そうやってねじ曲がった噂は事実だと思い込まれ、れっきとした『男爵家の令息』を小突き回し、仕事が遅いと食事を減らし──八年後に産まれたサウラス男爵の『不義の子』である妹よりもずっと、当時のアーウェンはひどい扱いを使用人たちからも受けていたのである。


ターランド伯爵家で再会したその男は、アーウェンを孤児だという話よりも、実際は男爵の隠し子か何かで母親が死に、夫人が憐れんで連れていたのだと考えていた。
頭の足りなそうな男爵によく似ている──在りもしない『男爵の不貞の結果』であるアーウェンの痩せぎすな身体はともかく、その髪の色や目の形を見て、ずっとそう思っていたのである。

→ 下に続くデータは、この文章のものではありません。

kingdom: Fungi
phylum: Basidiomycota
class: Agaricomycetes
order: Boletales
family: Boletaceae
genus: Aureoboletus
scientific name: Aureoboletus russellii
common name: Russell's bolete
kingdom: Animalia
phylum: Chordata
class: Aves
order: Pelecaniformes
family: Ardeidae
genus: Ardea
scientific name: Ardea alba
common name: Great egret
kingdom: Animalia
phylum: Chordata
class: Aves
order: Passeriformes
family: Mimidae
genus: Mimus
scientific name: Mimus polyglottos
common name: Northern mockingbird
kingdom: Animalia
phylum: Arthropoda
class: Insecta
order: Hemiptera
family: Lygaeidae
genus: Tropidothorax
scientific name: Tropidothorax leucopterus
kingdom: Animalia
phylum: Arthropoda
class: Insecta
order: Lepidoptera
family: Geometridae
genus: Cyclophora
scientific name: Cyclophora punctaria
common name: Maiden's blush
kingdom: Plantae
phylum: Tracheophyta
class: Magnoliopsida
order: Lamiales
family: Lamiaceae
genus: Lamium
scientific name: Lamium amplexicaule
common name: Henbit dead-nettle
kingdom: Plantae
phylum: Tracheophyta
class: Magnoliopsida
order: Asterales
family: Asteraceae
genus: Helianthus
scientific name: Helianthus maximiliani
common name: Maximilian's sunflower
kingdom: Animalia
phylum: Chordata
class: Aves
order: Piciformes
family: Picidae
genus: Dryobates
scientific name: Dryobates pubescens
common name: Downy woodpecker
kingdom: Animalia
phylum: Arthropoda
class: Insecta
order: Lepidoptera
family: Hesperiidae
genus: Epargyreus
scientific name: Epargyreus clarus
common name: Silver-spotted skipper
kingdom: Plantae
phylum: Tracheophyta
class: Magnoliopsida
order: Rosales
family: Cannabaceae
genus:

「何だぁ?やたら綺麗なべべ着てんじゃねぇか?お前みたいな能無しが着てても、どこにも着ていく場所なんかないんだから、もったいないだろう。俺がもらってやろうか?」
へらへらと笑いながらアーウェンに向かって手を伸ばし──筋肉隆々のその身体は、一瞬宙に浮いて地面に叩きつけられた。